SUPPLIED ENTRIES >>
╔══

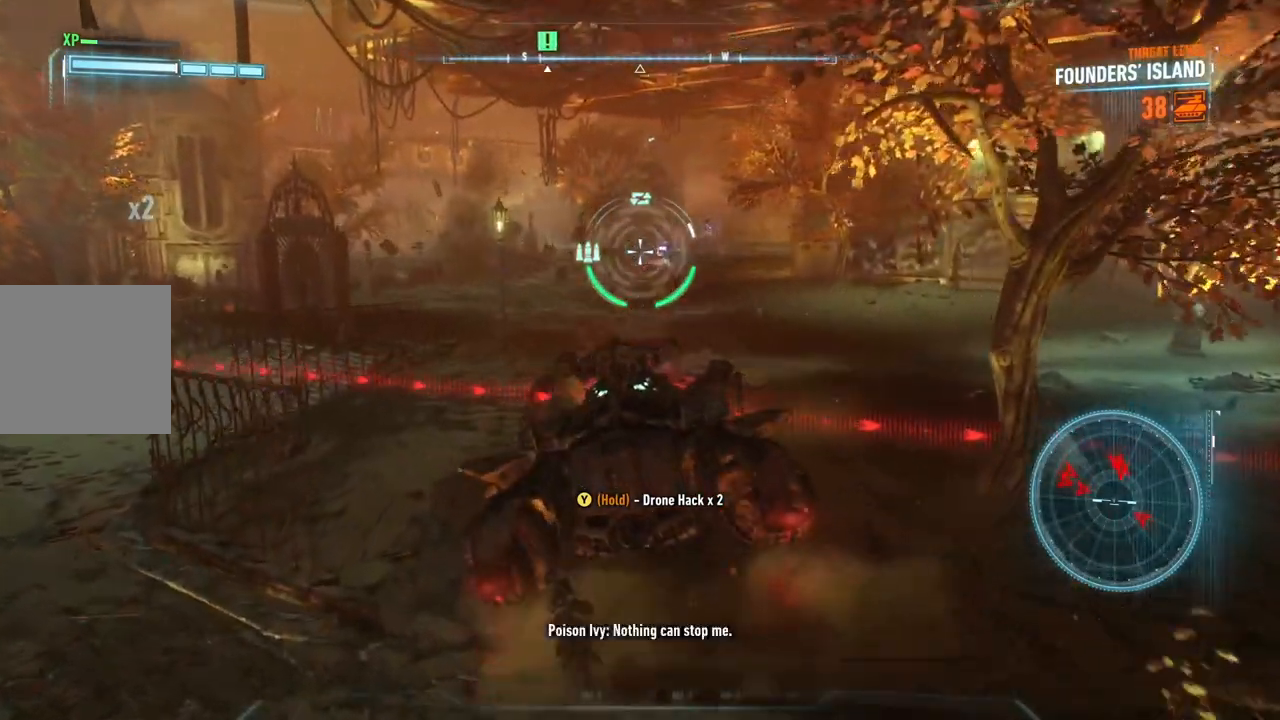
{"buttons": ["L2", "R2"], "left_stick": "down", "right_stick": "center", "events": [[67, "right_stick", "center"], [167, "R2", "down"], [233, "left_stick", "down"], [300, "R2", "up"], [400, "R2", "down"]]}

╚══
╔══

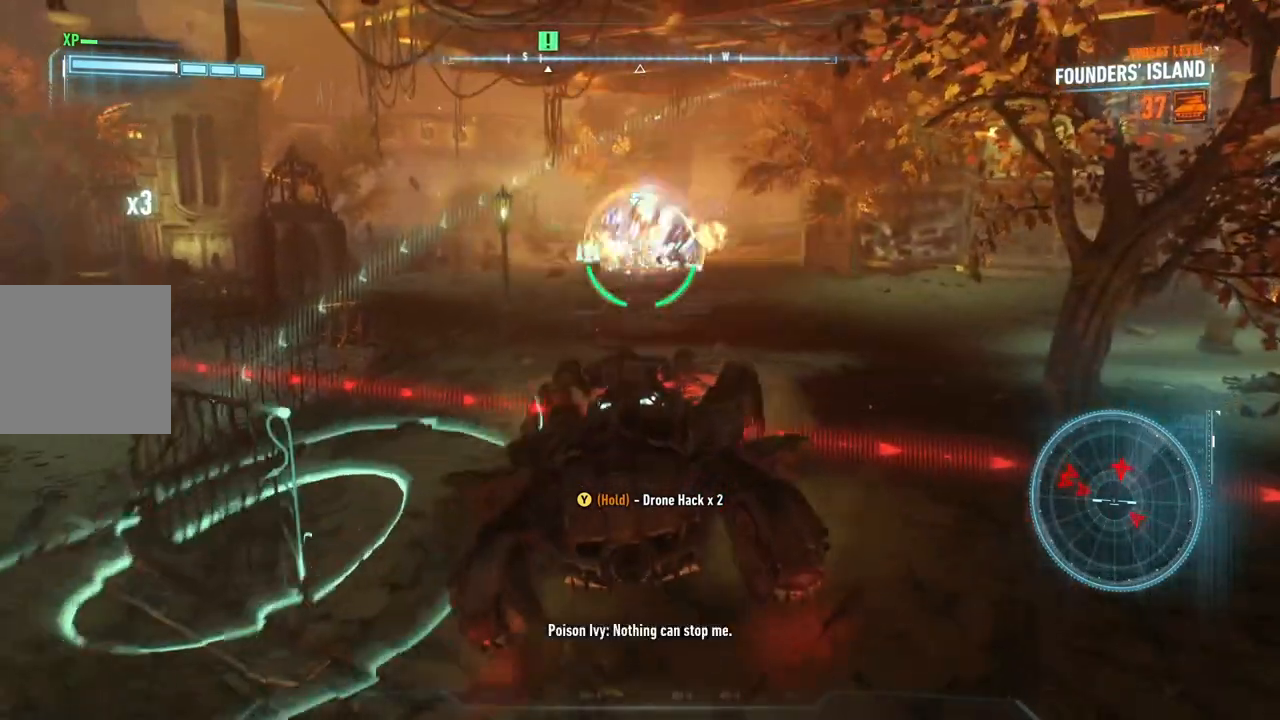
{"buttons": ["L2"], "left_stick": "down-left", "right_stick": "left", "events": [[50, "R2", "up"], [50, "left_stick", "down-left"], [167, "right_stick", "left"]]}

╚══
╔══

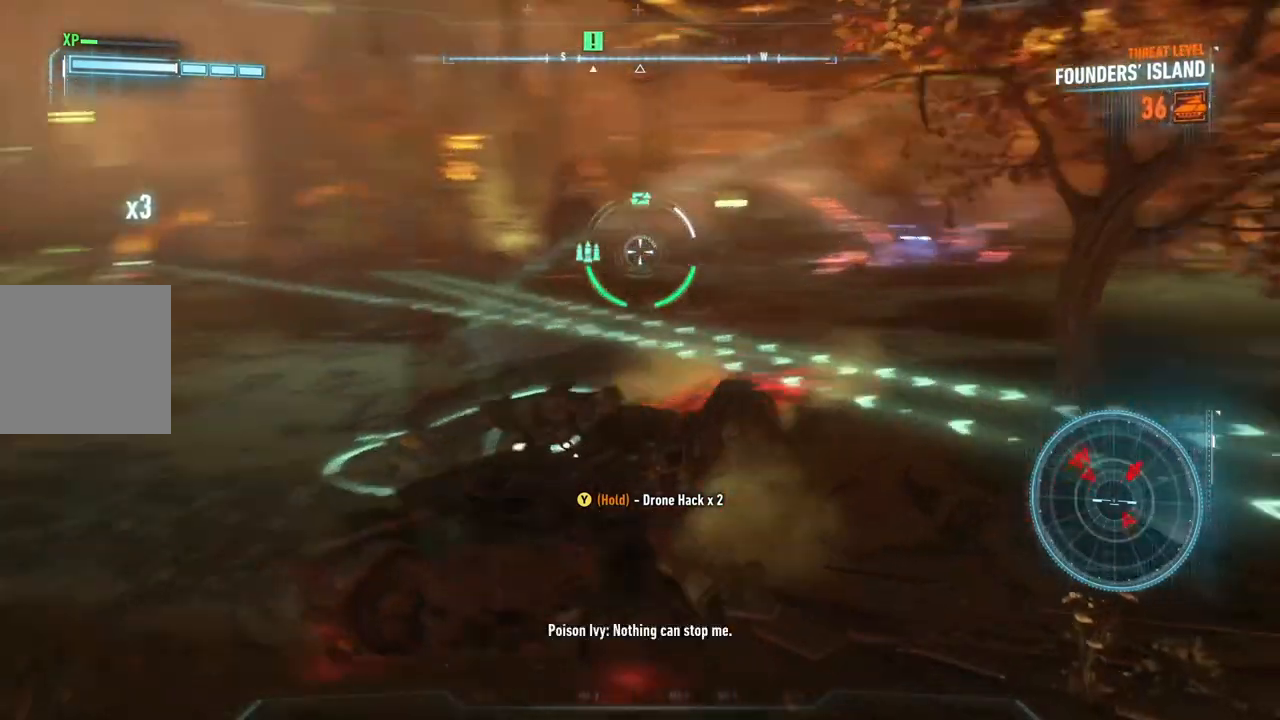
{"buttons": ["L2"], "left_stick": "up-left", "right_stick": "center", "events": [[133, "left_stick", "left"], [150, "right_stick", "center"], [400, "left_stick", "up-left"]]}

╚══

EXERCISE INSTRUCTIONS >>
Gather from the data above every line with the string "center".

REPLY >>
{"buttons": ["L2", "R2"], "left_stick": "down", "right_stick": "center", "events": [[67, "right_stick", "center"], [167, "R2", "down"], [233, "left_stick", "down"], [300, "R2", "up"], [400, "R2", "down"]]}
{"buttons": ["L2"], "left_stick": "up-left", "right_stick": "center", "events": [[133, "left_stick", "left"], [150, "right_stick", "center"], [400, "left_stick", "up-left"]]}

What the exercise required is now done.